Enquanto seu antecessor gostava da ribalta internacional, Rousseff é uma diplomata indiferente. Ela irritou americanos e europeus na Assembleia-Geral da ONU no mês passado, ao afirmar que a islamofobia está aumentando nos países desenvolvidos. Mas, em geral, ela descreve um Brasil que é amigo de todo mundo, com relações especiais com os países lusofônicos da África e seus laços estreitos com a Europa devido à imigração. "Para nós, o mundo é multipolar", diz ela.
No campo doméstico, ela não quis comentar o julgamento histórico da Suprema Corte sobre corrupção ligada ao primeiro mandato de Lula da Silva [o Nosso Pinóquio Acrobata]. No chamado mensalão, o julgamento envolve muitos dirigentes do partido do ex-presidente, acusados de usar dinheiro público para pagar políticos da oposição para que apoiassem a agenda legislativa do governo no Congresso. Alguns já foram condenados.
Mas Rousseff parece claramente preocupada com governança. Ela conta a história de um prefeito que deveria estar construindo duas escolas com verbas do governo federal, mas na realidade estava construindo apenas uma e embolsando o resto. Ele foi solicitado a colocar na Internet fotos das duas escolas em construção. Ele foi finalmente apanhado quando um mesmo cachorro aparecia nas fotos do que deveria ser a construção das duas escolas diferentes. "Você tem que estar preparado para tudo na vida -- mas, um cachorro denunciando um prefeito? ", diz a presidente, rindo. Ela repentinamente ficou séria. "Estamos digitalizando toda a estrutura do governo, porque isso nos permitirá controlar o que ele faz". Tais processos são "banais" mas necessários, diz ela.

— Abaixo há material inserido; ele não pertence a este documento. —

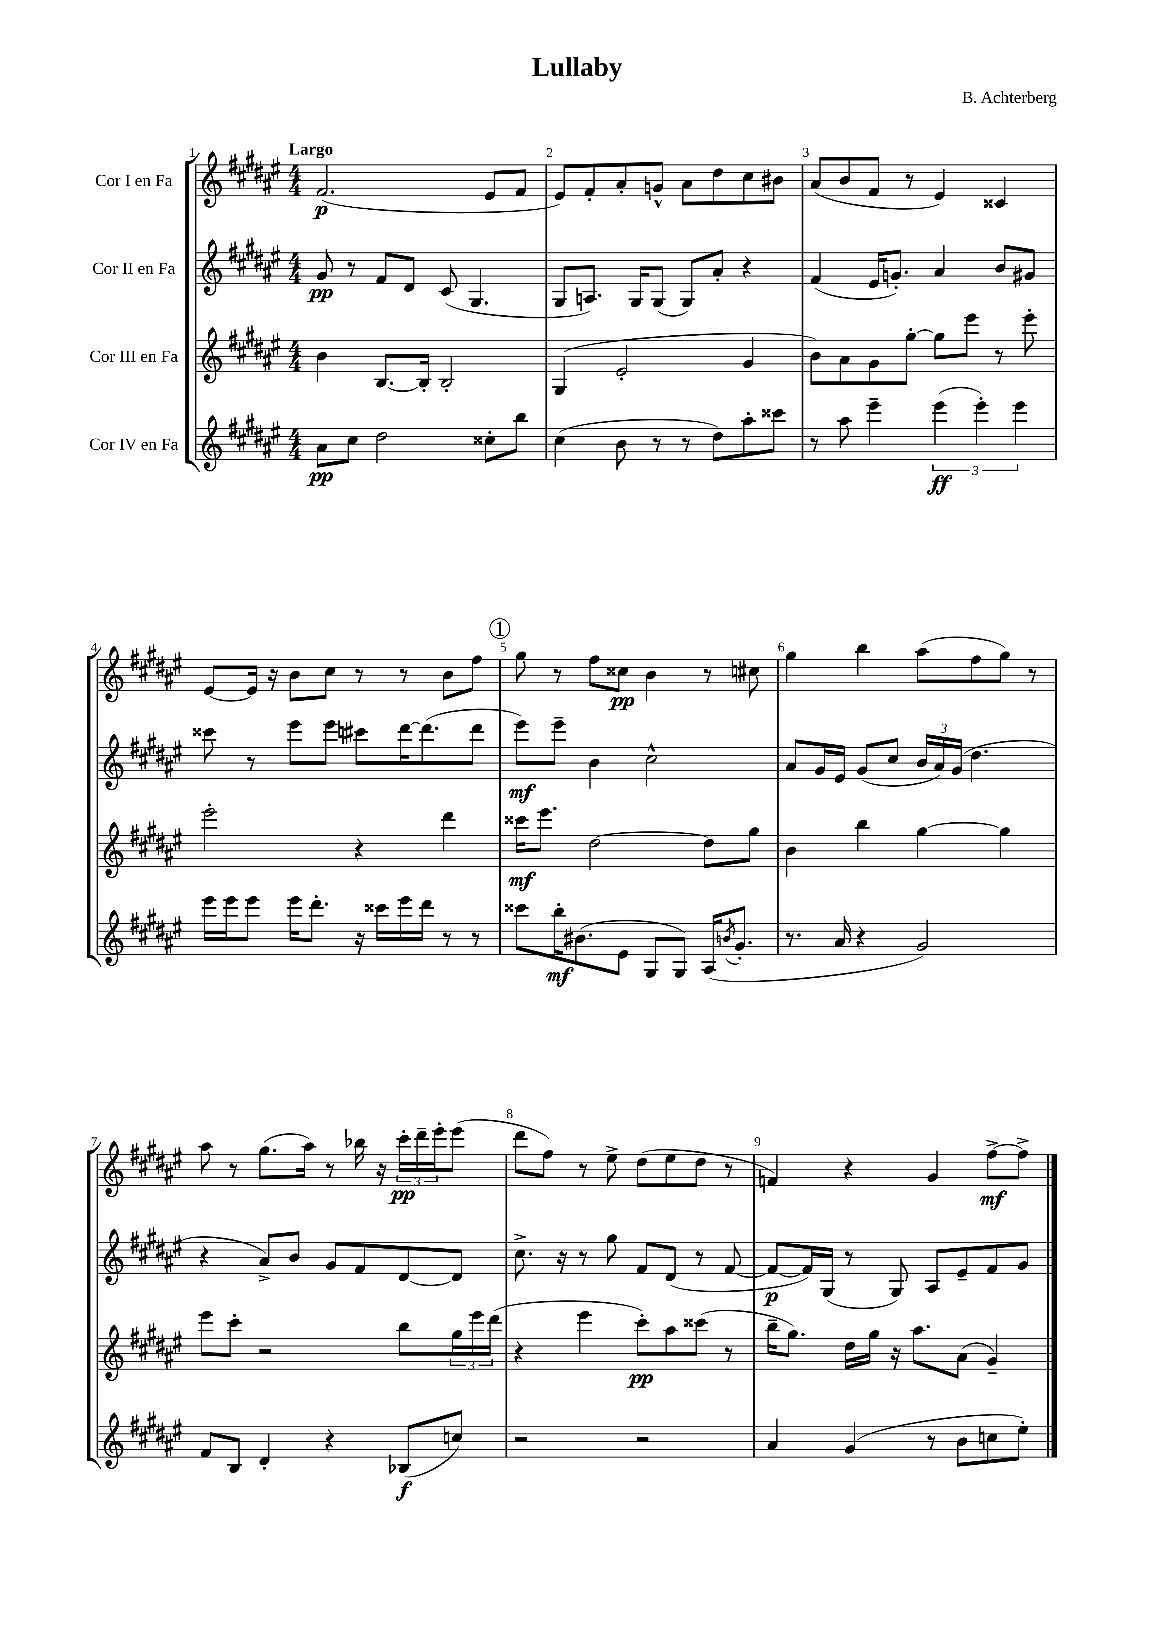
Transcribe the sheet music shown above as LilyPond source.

\header { title = "Lullaby" composer = "B. Achterberg" }
<<
\new StaffGroup <<
\new Staff = "s0" \with { instrumentName = "Cor I en Fa" } {
    \clef treble \key fis \major \numericTimeSignature \time 4/4 \tempo "Largo"
    fis'2.\p( eis'8 fis'8 |
    eis'8) fis'8-. ais'8-. g'8-^ ais'8 dis''8 cis''8 bis'8 |
    ais'8( b'8 fis'8 r8 eis'4) cisis'4 |
    eis'8~ eis'16 r16 b'8 cis''8 r8 r8 b'8 fis''8 |
    \mark \markup { \circle "1" } gis''8 r8 fis''8 cisis''8\pp b'4 r8 cis''8 |
    gis''4 b''4 ais''8( fis''8 gis''8) r8 |
    ais''8 r8 gis''8.( ais''16) r8 bes''16 r16 \tuplet 3/2 { cis'''16-.\pp dis'''16-- eis'''16-. } eis'''8( |
    dis'''8 fis''8) r8 eis''8-> dis''8( eis''8 dis''8 r8 |
    f'4) r4 gis'4 fis''8~->\mf fis''8-> \bar "|." |
}
\new Staff = "s1" \with { instrumentName = "Cor II en Fa" } {
    \clef treble \key fis \major \numericTimeSignature \time 4/4
    gis'8\pp r8 fis'8 dis'8 cis'8( gis4. |
    gis8 a8.) gis16 gis8( gis8) ais'8-. r4 |
    fis'4( eis'16 g'8.-.) ais'4 b'8 gis'8 |
    cisis'''8 r8 eis'''8 eis'''8 cis'''8 dis'''16~ dis'''8.( dis'''8 |
    \mark \markup { \circle "1" } eis'''8\mf) eis'''8-- b'4 cis''2-^ |
    ais'8 gis'16 eis'16 gis'8( cis''8 \tuplet 3/2 { b'16 ais'16) gis'16( } dis''4. |
    r4 ais'8->) b'8 gis'8 fis'8 dis'8~ dis'8 |
    cis''8.-> r16 r8 gis''8 fis'8 dis'8( r8 fis'8~ |
    fis'8~\p fis'16) gis16( r8 gis8) ais8 eis'8-- fis'8 gis'8 \bar "|." |
}
\new Staff = "s2" \with { instrumentName = "Cor III en Fa" } {
    \clef treble \key fis \major \numericTimeSignature \time 4/4
    b'4 b8.~ b16-. b2-. |
    gis4( eis'2-. gis'4 |
    b'8) ais'8 gis'8 gis''8~-. gis''8 eis'''8 r8 eis'''8-. |
    eis'''2-. r4 dis'''4 |
    \mark \markup { \circle "1" } cisis'''16\mf eis'''8. dis''2~ dis''8 gis''8 |
    b'4 b''4 gis''4~ gis''4 |
    eis'''8 cis'''8-. r2 b''8 \tuplet 3/2 { gis''16 eis'''16 dis'''16( } |
    r4 eis'''4 cis'''8-.\pp) ais''8 cisis'''8( r8 |
    b''16-- gis''8.) dis''16 gis''16 r16 ais''8. ais'8( gis'4--) \bar "|." |
}
\new Staff = "s3" \with { instrumentName = "Cor IV en Fa" } {
    \clef treble \key fis \major \numericTimeSignature \time 4/4
    ais'8\pp cis''8 dis''2 cisis''8-. b''8 |
    cis''4( b'8 r8 r8 dis''8) ais''8-. cisis'''8 |
    r8 ais''8 eis'''4-- \tuplet 3/2 { eis'''4\ff( eis'''4-.) eis'''4 } |
    eis'''16 eis'''16 eis'''8 eis'''16 dis'''8.-. r16 cisis'''16 eis'''16 dis'''16 r8 r8 |
    \mark \markup { \circle "1" } cisis'''8 b''16-.\mf bis'8.( eis'8 gis8 gis8) ais16( \acciaccatura { b'8 } gis'8.-. |
    r8. ais'16 r4 gis'2) |
    fis'8 b8 dis'4-. r4 bes8\f( c''8) |
    r2 r2 |
    ais'4 gis'4( r8 b'8 c''8 eis''8-.) \bar "|." |
}
>>
>>
\layout { \context { \Score \override BarNumber.break-visibility = ##(#f #t #t) barNumberVisibility = #all-bar-numbers-visible } }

Uma presidente que presta atenção em detalhes, por banais que sejam, é talvez do que o Brasil precise quando busca consolidar as conquistas da década passada e prosseguir com sua emergência como um país de classe média. Mas, com as reformas apenas se iniciando, muito depende ainda de quão disposta está Rousseff para ter o "mais difícil" feito.
Dilma Rousseff - (Foto: Financial Times).